- [Task instructions]
The answer should consist of each line below that contains the word "bare".

####

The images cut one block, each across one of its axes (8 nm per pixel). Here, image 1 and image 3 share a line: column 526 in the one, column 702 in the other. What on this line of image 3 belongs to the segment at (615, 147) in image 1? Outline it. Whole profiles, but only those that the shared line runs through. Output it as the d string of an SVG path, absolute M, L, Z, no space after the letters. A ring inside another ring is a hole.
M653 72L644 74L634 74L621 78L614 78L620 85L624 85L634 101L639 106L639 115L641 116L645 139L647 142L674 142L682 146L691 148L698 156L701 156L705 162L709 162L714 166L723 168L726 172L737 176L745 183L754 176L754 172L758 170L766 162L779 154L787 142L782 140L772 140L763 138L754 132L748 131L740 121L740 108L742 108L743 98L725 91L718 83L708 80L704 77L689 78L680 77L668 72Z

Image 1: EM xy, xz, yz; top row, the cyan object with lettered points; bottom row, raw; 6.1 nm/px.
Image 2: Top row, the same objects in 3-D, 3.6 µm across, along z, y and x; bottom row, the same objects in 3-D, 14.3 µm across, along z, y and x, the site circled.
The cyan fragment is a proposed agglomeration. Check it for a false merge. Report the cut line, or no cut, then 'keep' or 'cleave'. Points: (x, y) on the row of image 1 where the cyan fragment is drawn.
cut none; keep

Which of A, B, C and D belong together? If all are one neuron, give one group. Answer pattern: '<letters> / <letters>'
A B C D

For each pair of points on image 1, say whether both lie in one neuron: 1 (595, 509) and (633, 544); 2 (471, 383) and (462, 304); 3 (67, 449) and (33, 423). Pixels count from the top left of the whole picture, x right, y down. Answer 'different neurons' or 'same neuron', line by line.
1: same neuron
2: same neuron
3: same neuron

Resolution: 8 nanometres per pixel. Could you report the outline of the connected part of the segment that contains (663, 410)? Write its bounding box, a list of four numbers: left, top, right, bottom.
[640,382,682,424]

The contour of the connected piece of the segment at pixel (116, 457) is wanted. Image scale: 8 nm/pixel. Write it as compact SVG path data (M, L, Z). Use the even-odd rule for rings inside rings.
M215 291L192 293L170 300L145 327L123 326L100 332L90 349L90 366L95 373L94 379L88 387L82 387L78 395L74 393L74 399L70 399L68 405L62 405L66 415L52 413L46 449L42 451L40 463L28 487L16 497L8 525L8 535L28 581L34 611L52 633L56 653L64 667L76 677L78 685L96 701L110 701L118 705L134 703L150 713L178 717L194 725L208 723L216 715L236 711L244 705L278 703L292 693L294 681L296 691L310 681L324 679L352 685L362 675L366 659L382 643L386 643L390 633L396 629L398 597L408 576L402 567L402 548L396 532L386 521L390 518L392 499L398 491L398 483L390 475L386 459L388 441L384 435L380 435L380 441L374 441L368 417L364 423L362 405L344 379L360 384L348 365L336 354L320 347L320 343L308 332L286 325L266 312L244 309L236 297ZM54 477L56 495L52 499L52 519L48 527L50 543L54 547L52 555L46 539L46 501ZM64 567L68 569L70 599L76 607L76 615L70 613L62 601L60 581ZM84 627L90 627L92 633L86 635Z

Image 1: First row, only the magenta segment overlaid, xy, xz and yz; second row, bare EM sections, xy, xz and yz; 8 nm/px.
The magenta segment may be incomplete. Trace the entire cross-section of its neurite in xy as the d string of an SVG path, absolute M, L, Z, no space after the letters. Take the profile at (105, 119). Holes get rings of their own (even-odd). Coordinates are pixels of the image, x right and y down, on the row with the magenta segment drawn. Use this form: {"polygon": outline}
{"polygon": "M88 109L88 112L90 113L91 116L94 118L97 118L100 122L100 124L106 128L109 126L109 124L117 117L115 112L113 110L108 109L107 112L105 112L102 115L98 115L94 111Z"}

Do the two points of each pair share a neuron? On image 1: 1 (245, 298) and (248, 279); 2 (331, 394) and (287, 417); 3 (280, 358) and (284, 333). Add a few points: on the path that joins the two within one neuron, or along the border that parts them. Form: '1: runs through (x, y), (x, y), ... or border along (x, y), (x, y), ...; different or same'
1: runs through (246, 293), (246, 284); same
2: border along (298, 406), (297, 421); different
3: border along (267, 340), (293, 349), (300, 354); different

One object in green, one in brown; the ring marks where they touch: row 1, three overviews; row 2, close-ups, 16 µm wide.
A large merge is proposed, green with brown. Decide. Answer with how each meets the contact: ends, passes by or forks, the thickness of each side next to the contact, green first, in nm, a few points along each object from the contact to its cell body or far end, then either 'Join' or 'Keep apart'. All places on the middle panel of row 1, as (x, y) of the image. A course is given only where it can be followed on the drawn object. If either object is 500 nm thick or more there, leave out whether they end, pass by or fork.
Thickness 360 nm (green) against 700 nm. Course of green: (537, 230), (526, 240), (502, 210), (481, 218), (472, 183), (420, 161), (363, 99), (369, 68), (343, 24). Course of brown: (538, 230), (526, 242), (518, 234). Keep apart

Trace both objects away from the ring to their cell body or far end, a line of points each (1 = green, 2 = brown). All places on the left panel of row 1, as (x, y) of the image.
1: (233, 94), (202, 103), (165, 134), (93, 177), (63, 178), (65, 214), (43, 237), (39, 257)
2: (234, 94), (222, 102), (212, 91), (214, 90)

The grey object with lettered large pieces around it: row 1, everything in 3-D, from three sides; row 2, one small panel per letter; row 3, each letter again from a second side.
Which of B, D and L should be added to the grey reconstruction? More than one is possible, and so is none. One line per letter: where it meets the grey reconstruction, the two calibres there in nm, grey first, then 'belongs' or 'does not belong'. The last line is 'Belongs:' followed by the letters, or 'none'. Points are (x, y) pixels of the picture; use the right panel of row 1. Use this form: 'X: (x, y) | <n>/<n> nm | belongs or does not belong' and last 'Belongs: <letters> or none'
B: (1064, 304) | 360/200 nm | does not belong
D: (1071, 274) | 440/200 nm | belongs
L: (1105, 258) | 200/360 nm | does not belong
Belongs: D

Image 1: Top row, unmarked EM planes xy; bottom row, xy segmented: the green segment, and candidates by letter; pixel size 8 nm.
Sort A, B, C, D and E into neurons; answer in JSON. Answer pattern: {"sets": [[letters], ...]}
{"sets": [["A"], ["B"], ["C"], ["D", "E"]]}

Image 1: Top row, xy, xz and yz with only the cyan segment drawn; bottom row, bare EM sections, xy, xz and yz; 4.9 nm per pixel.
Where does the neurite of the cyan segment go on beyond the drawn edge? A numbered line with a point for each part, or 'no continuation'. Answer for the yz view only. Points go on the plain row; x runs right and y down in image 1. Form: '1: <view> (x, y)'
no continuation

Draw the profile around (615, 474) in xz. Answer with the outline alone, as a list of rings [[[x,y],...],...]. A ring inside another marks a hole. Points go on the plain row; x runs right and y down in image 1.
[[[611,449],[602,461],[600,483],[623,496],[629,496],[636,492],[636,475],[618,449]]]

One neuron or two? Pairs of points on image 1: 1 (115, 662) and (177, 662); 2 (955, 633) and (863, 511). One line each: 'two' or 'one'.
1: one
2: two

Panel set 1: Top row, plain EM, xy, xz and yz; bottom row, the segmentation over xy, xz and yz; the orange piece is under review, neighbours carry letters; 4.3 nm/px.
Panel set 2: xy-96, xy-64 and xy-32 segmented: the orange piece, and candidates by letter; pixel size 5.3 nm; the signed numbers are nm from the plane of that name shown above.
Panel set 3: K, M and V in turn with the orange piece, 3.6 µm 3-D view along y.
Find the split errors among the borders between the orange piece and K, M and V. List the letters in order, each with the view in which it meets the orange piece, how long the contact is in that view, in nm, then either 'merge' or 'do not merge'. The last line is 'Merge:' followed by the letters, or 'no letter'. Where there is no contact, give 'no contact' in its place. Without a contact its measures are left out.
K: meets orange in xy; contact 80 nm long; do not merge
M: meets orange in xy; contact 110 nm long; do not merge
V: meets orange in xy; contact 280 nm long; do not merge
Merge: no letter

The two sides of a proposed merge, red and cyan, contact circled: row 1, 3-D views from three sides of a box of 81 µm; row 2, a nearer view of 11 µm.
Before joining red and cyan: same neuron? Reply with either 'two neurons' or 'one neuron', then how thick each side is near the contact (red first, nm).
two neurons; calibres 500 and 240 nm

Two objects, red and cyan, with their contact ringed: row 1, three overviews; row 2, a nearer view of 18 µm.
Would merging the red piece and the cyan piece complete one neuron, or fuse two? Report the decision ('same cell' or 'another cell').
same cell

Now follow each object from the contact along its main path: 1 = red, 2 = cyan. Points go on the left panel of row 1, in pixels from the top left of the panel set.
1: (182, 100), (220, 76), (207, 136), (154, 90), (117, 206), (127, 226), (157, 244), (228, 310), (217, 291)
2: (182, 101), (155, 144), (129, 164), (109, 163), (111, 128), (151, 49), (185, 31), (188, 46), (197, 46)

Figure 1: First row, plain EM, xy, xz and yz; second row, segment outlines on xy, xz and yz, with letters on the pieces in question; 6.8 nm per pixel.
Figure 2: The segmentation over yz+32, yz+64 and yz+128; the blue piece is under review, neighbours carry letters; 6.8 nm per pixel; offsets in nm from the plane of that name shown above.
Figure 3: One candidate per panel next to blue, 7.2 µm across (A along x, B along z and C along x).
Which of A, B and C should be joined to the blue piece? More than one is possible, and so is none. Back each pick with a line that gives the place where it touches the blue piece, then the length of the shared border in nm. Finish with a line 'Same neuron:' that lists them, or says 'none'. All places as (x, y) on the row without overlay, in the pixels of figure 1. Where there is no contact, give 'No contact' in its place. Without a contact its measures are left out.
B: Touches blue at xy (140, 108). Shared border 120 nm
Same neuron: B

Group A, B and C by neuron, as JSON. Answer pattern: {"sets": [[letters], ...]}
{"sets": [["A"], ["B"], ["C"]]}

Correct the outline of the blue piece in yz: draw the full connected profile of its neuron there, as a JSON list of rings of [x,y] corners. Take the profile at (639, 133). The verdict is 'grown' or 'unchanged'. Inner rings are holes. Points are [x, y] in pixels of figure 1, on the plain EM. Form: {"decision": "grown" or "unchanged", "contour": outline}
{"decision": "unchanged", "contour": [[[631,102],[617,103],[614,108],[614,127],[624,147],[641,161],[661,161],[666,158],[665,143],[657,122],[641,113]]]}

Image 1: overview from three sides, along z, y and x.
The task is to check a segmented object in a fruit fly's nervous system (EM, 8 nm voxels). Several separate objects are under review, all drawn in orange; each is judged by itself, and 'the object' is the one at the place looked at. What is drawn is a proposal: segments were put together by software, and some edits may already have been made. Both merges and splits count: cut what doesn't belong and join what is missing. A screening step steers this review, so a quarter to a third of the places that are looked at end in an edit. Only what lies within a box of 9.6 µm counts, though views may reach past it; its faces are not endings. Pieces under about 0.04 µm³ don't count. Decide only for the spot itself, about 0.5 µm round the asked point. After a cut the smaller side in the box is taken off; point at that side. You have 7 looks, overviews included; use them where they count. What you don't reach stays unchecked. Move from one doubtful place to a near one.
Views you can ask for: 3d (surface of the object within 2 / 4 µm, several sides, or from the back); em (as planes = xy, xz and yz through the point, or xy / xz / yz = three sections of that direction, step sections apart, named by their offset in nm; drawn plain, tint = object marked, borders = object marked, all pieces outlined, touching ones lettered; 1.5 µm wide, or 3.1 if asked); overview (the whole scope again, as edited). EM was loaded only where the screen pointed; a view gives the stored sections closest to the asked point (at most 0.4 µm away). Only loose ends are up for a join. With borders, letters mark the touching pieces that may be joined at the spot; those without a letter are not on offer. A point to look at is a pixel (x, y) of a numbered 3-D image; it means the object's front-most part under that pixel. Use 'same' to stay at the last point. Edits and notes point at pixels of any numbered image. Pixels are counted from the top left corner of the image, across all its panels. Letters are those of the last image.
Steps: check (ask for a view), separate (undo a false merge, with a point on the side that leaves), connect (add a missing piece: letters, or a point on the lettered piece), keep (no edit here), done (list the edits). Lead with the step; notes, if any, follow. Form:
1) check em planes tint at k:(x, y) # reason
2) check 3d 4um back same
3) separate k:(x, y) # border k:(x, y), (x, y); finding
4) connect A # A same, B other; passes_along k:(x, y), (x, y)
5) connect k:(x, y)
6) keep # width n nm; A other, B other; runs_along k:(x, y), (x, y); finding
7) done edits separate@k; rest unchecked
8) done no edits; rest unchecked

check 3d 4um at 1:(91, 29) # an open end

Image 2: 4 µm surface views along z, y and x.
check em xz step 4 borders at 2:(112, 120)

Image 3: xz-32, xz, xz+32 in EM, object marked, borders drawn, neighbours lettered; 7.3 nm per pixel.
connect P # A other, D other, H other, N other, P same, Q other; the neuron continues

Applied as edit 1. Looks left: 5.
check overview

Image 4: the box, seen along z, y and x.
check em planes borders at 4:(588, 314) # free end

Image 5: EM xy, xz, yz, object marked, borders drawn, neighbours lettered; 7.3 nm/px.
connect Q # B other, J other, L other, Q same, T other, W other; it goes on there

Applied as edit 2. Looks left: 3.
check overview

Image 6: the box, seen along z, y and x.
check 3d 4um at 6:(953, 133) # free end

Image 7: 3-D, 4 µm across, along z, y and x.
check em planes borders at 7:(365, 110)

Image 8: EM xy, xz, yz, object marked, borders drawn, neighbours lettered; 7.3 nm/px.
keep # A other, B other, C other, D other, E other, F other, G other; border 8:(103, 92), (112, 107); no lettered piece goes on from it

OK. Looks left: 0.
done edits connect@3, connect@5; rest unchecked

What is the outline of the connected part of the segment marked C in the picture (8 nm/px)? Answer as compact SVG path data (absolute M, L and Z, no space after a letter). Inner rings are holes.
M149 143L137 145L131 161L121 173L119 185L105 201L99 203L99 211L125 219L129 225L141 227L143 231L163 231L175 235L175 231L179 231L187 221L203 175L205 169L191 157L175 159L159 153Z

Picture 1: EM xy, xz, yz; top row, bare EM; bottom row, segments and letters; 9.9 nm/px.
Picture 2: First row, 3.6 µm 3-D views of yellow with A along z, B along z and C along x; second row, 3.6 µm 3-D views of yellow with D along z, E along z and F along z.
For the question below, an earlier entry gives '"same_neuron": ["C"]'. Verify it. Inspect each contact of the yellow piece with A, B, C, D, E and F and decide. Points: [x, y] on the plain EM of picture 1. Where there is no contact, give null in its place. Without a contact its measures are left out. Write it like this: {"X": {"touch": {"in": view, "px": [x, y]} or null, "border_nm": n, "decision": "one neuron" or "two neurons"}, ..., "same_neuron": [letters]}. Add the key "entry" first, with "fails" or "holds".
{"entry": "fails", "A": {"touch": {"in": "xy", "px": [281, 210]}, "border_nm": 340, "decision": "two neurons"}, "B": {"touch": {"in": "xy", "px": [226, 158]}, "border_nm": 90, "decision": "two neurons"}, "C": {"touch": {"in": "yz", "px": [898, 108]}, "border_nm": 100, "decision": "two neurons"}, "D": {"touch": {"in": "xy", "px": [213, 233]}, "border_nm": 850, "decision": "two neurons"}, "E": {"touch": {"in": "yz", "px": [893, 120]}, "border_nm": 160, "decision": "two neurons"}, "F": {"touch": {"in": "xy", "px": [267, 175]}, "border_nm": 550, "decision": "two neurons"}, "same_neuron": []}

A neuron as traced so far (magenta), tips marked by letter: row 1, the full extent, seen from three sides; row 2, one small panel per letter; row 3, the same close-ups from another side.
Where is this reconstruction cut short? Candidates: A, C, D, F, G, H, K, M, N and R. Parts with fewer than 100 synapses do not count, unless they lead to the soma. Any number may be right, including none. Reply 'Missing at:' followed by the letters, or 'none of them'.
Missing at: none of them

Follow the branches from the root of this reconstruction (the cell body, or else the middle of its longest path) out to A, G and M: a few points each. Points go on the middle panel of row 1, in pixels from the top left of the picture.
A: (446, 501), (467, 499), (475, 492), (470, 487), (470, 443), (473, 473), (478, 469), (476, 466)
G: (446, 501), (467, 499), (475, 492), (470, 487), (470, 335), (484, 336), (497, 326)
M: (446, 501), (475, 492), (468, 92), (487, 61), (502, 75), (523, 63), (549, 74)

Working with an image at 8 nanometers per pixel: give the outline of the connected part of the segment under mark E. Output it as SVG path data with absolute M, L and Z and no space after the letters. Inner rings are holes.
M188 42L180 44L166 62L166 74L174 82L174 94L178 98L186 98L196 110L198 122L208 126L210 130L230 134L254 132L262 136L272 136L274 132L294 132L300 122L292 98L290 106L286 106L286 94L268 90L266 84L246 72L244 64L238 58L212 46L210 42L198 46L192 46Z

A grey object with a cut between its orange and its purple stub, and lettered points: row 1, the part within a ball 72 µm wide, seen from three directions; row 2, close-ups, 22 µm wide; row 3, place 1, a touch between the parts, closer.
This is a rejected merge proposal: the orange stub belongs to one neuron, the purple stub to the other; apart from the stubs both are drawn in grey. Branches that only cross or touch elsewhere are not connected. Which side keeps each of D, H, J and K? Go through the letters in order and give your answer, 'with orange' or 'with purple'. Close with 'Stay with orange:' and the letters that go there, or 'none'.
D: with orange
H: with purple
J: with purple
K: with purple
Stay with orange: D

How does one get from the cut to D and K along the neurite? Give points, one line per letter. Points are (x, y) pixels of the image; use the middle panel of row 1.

####

- [Response]
Image 1: First row, only the magenta segment overlaid, xy, xz and yz; second row, bare EM sections, xy, xz and yz; 8 nm/px.
Image 1: Top row, xy, xz and yz with only the cyan segment drawn; bottom row, bare EM sections, xy, xz and yz; 4.9 nm per pixel.
Picture 1: EM xy, xz, yz; top row, bare EM; bottom row, segments and letters; 9.9 nm/px.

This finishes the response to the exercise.